• [Required action]:
Please count the lines in the data below that hold the word "down", and give only the number.

• [Data for this exercise]:
------------------------------------------------------------------------

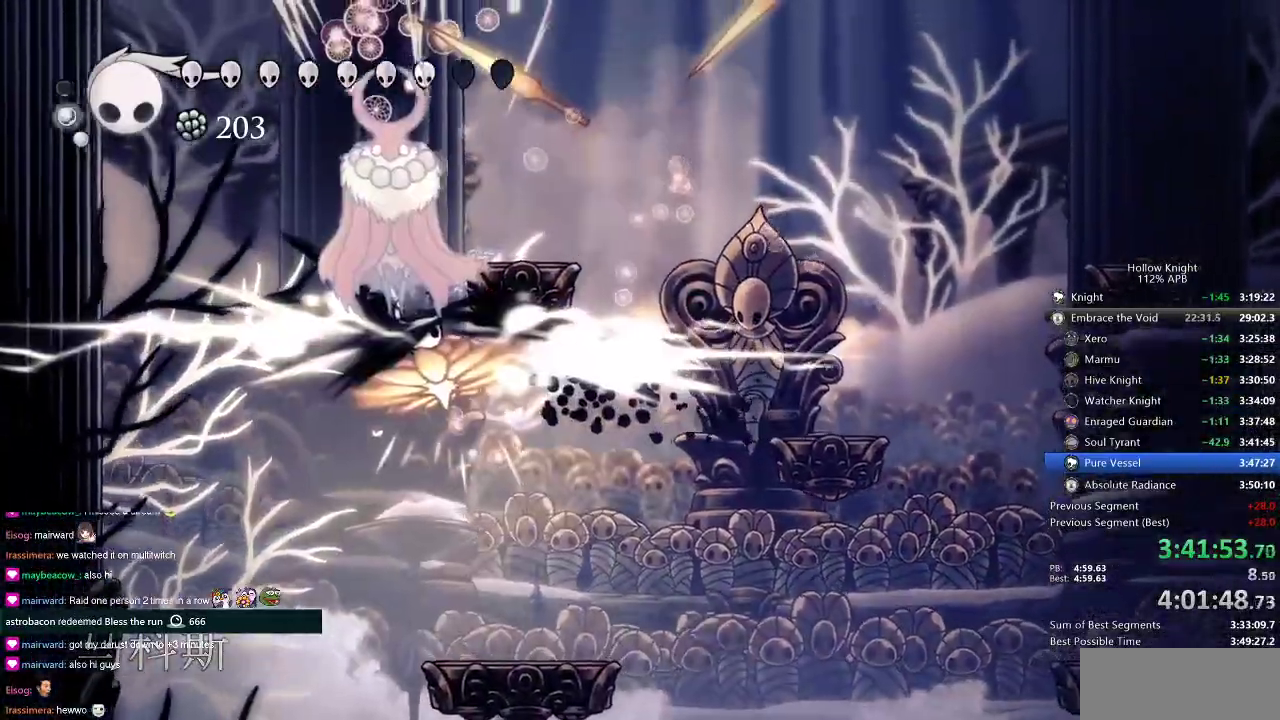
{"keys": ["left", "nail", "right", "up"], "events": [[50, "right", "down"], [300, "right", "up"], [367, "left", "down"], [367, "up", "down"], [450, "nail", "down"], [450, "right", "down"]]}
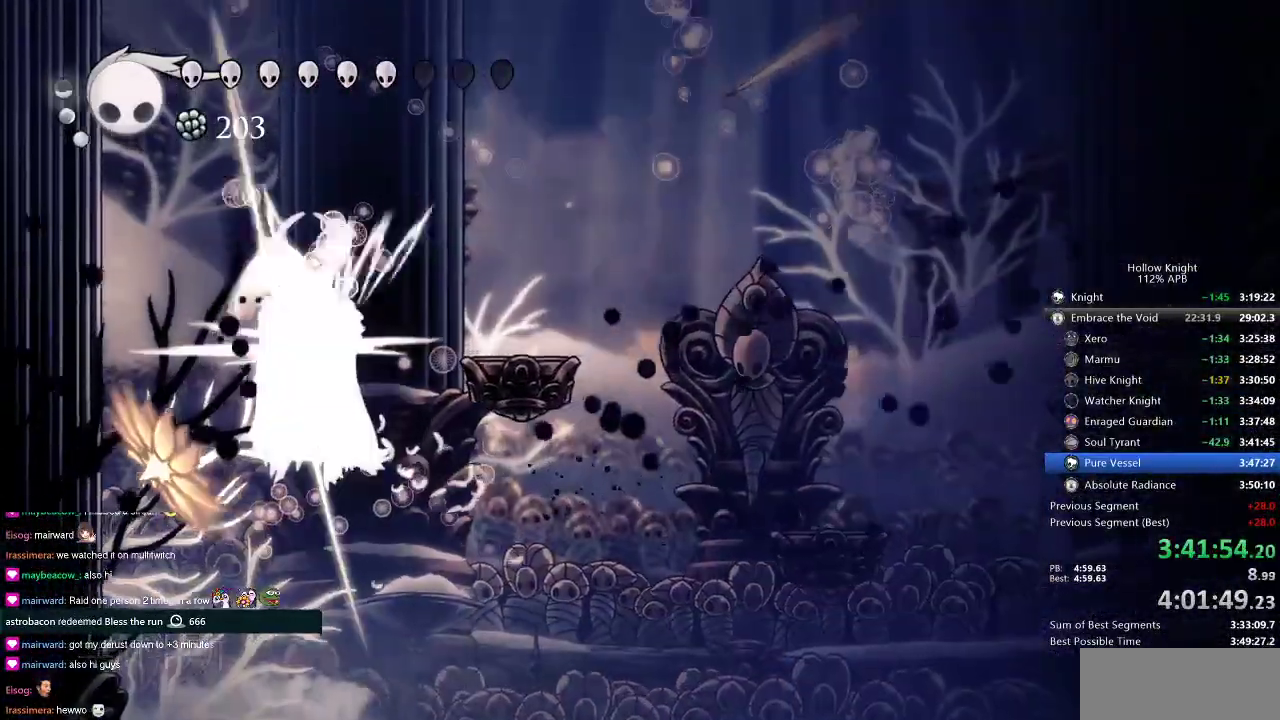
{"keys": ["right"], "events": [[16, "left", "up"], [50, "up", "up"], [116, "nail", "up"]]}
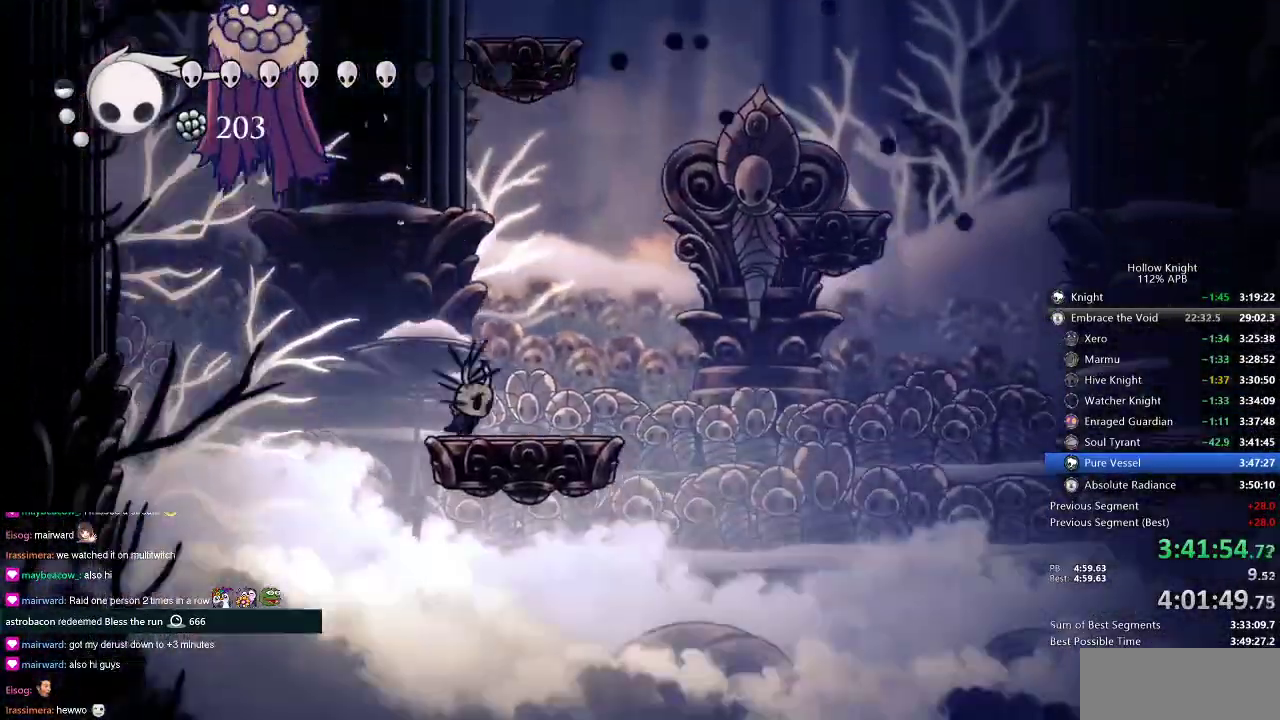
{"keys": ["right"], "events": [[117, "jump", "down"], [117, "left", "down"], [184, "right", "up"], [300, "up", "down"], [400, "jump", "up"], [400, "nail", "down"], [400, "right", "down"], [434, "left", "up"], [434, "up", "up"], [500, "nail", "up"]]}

------------------------------------------------------------------------

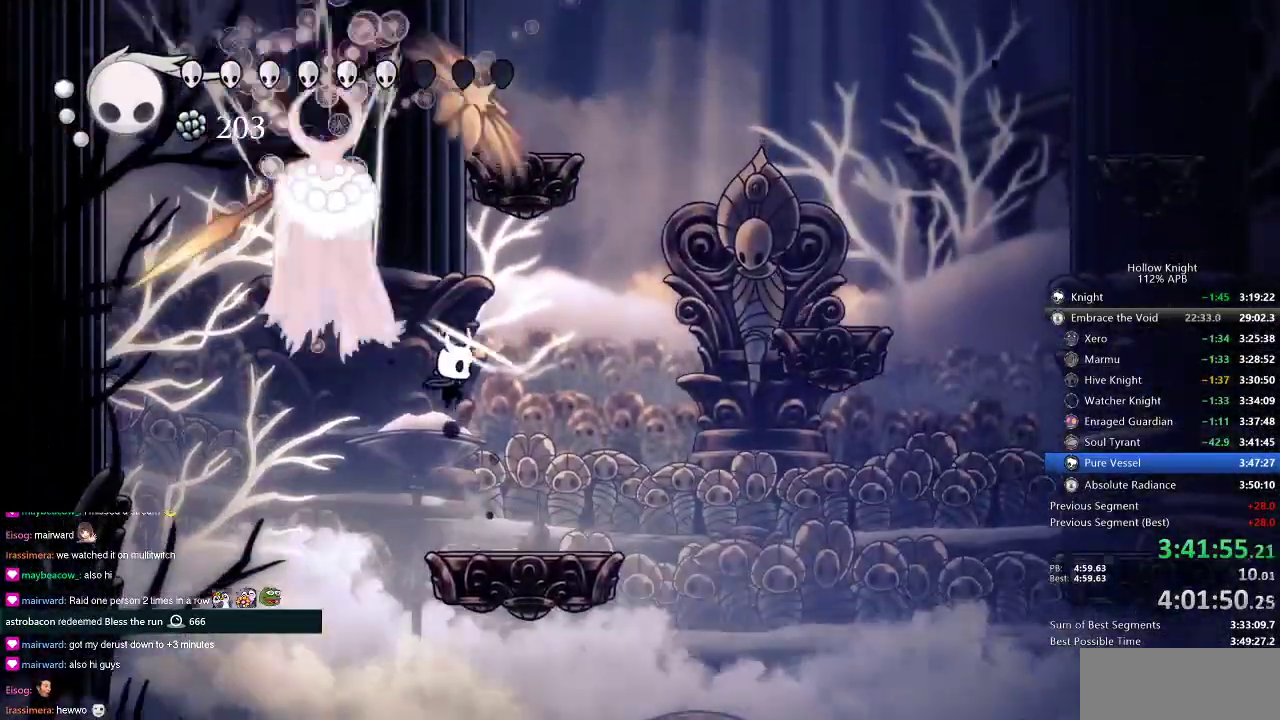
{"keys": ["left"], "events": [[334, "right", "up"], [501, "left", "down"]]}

------------------------------------------------------------------------

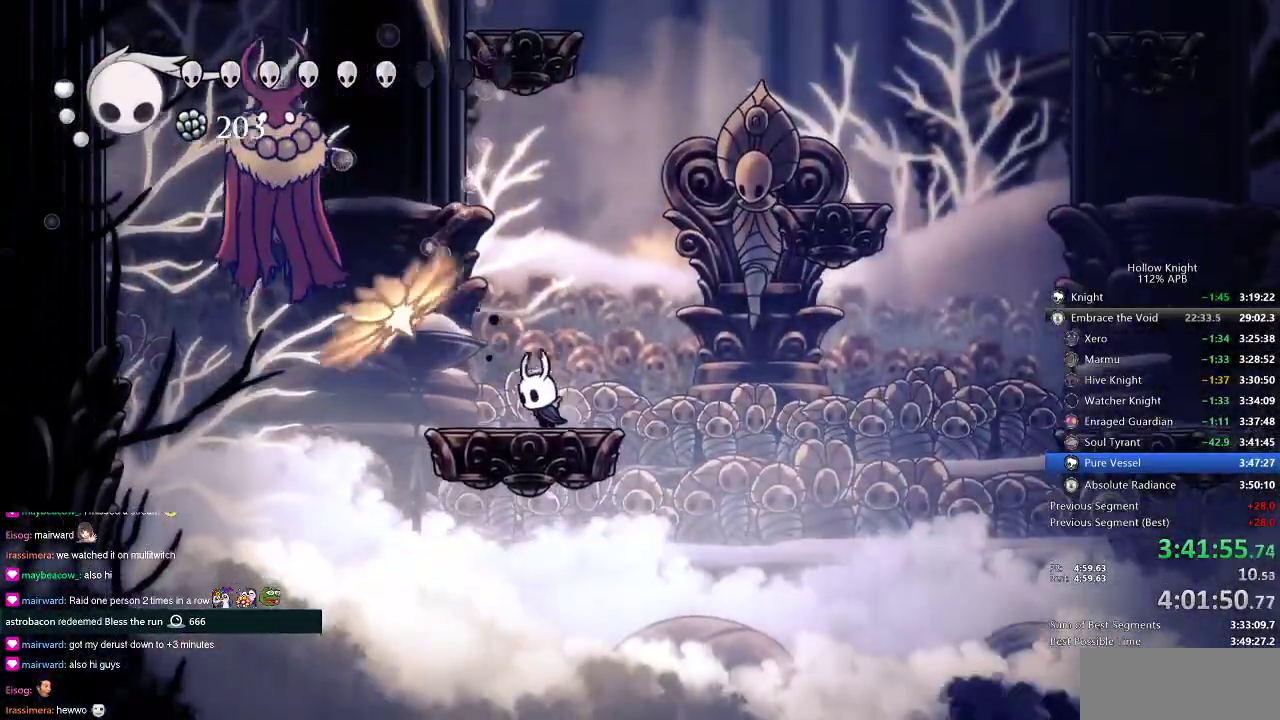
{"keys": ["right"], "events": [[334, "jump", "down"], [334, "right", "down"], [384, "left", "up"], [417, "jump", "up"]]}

------------------------------------------------------------------------

• [Result of this task]:
4